Igual que muchos de los grandes templos paganos fueron transformados en iglesias, tenemos multitud de ejemplos como la Catedral de Tarragona construida sobre un templo romano o el mismo Pantheon romano convertido en el siglo VII en la iglesia cristiana de Santa María de los Mártires, lo mismo sucedió con las tradiciones, el calendario y las costumbres paganas que se fueron «reciclando» asimilando a los nuevos ritos del cristianismo. Templos y edificios públicos, se reciclaron, se abandonaron o se aprovecharon sus materiales para nuevos edificios, los ritos y tradiciones se adaptaron, igual que los cargos públicos romanos o las divisiones territoriales como las diócesis.
Más allá de los debates sobre el verdadero mensaje del cristianismo original y de la figura de Jesús, queda claro que desde sus inicios la versión más universalista del nuevo cristianismo y basada en la tradición grecorromana liderada por Pablo de Tarso, el gran evangelizador de las grandes ciudades romanas, fue la gran vencedora, dejando atrás el más que probable mensaje original de Jesús centrado en una perspectiva inequívocamente judía y dirigida a proclamar la llegada del Reino de los Cielos, que 2.000 años después, los cristianos siguen esperando.
Desde su inicios este cristianismo modelado por Pablo, un judío de tradición griega, fue bien acogido en las grandes capitales imperiales, siempre dispuestas a abrazar las nuevas religiones orientales tan de moda en la época, fuere el cristianismo, el mitraismo o las fascinantes divinidades egipcias, como ya habían hecho en su momento con todo el panteón de dioses griegos. El único problema que tenía el cristianismo es que proclamaba la existencia de un único Dios, un monoteísmo que tenía difícil cabida en la mentalidad romana de la época.

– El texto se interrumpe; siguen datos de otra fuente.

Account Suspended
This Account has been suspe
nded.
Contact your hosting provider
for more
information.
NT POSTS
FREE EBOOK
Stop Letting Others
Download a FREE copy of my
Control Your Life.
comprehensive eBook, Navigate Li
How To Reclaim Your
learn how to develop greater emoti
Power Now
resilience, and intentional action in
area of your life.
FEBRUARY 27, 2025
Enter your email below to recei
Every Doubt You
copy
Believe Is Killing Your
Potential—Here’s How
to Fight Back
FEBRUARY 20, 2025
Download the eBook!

Si bien poco a poco el cristianismo fue ganando enteros en las capitales, sobre todo a partir del Edicto de Milan de Constantino (313), la situación en los ámbitos rurales fue totalmente diferente y parece que la supresión del paganismo duraría todavía siglos. Como hemos dicho, muchos de los ritos, tradiciones y calendarios festivos directamente se adaptaron al cristianismo, y lo mismo sucedió con el tradicional panteón de dioses paganos y los tradicionales lares y penates. Pese a ser una religión «teóricamente» monoteísta, el cristianismo posee una retahíla interminable de santos, vírgenes e incluso imágenes de Jesuscristo, adaptadas a los diferentes territorios, oficios, o afecciones que construyen un nuevo panteón de dioses, diosas y héroes-mártires muy similar a la tradición de las grandes religiones del mundo clásico grecorromano.

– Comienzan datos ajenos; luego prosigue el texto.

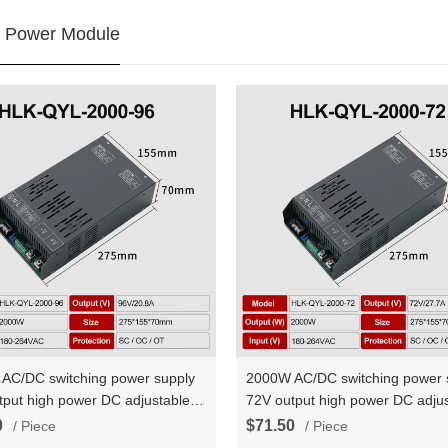
 Power Module
AC/DC switching power supply
2000W AC/DC switching power 
tput high power DC adjustable
72V output high power DC adjus
t voltage and constant current
constant voltage and constant c
0
$71.50
/ Piece
/ Piece
YL-2000-96
HLK-QYL-2000-72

Por tanto, afirmar tajantemente que el cristianismo destruyó la cultura clásica es toda una temeridad, ya que el propio desarrollo del cristianismo está basado en la tradición grecorromana y más allá de la persecución de las creencias paganas, tanto la cultura, como la tradición política, legislativa e incluso arquitectónica siguió rindiendo tributo al mundo clásico incluso hasta nuestros días. En el libro de Nixey tenemos un relato vívido de muchos episodios tristes de persecución al paganismo y a ciertos elementos del mundo clásico, un mundo clásico que en muchos casos ya estaba en plena transformación, que sin duda conviene reinvindicar, recordar y sacar a la luz, pero nunca debemos olvidar el contexto histórico, político, económico y social de la Antigüedad Tardía.
La historia suele transitar siempre por grises, antes que blancos y negros, y este libro de Nixey es sin duda una oportunidad perdida para analizar en profundidad una etapa tan importante para la construcción de la religión cristiana y la desaparición de los ritos paganos en Occidente.